Emphasis on Diversity and Continuous Learning

To foster a robust security environment, Kovar prioritizes diversity of thought and the continual updating of knowledge.

• Diversity of Thought: "We have a variety of different people, variety of different genders, and all different things coming in there to make sure that we're getting a diversity of thought," he explains (00:56). This approach ensures comprehensive problem-solving and innovative solutions.

• Continuous Learning: Acknowledging the rapidly evolving nature of cybersecurity, Kovar states, "You can't sit on your laurels in this industry like what you knew yesterday can be completely extinct tomorrow," emphasizing the importance of staying current (00:56).

Mentorship and Influence

One of the most fulfilling aspects of Kovar's career has been his role in mentoring emerging cybersecurity professionals.

• Mentoring Philosophy: "The biggest thing that I take pride in now is less the work that I've done than the people I've helped influence," he shares (00:56).
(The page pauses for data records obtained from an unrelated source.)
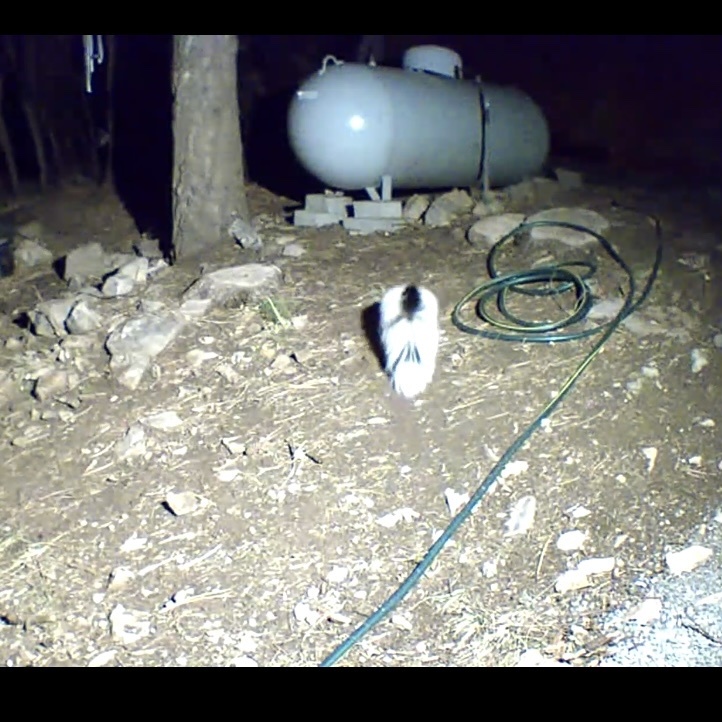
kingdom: Animalia
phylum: Chordata
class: Mammalia
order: Carnivora
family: Mephitidae
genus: Mephitis
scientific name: Mephitis mephitis
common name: Striped skunk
Kovar focuses on advocating for newcomers, ensuring they receive the support and opportunities needed to thrive.

• Advocacy and Support: "I think you're phenomenal, and I'm going to make sure that the door is open for you," Kovar affirms, highlighting his commitment to nurturing talent and fostering a supportive community (00:56).

Conclusion

Ryan Kovar's journey through military service, private sector roles, advanced education, and his current position at Splunk exemplifies a deep commitment to cybersecurity. His strategic emphasis on assuming compromise, coupled with a leadership style that values diversity, continuous learning, and mentorship, offers a roadmap for aspiring professionals in the field. Kovar's insights underscore the critical importance of proactive security measures and the cultivation of a collaborative, resilient cybersecurity community.

Notable Quotes:

• "I really cut my teeth as a Windows NT 4.0, Unix 5.5 and Exchange 5.5 system administrator." — Ryan Kovar (00:56)

• "The only failure that I believe in is not sharing your failure." — Ryan Kovar (06:15)
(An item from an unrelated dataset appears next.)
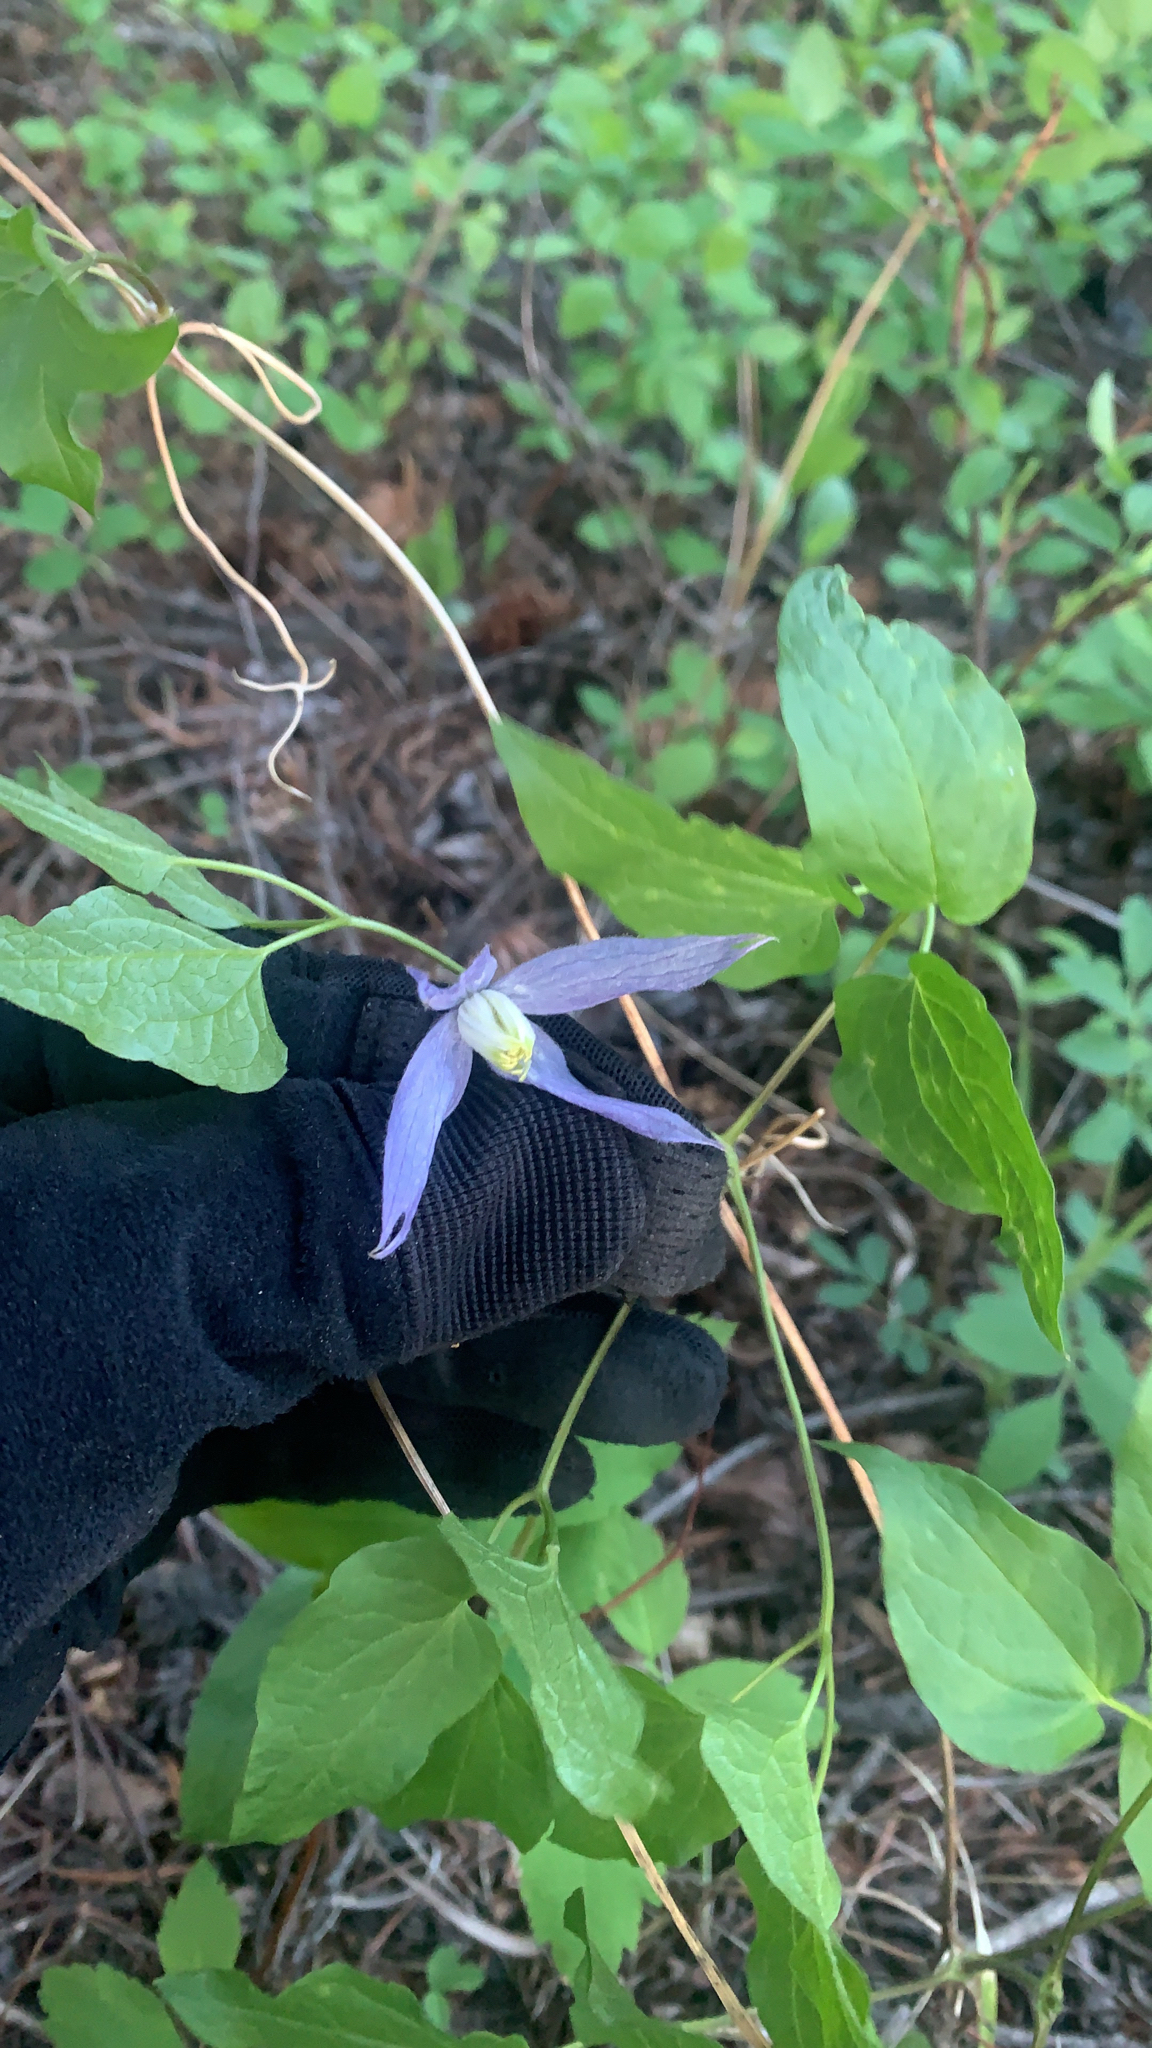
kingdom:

• "Assume compromise, and that your job is to find that compromise." — Ryan Kovar (07:45)

• "You can't sit on your laurels in this industry like what you knew yesterday can be completely extinct tomorrow." — Ryan Kovar (07:30)

• "I think you're phenomenal, and I'm going to make sure that the door is open for you." — Ryan Kovar (08:00)

Timestamp Key:

• 00:56
• 06:15
• 07:30
• 07:45
• 08:00

Note: The timestamps provided correspond to the transcript segments where the quotes appear.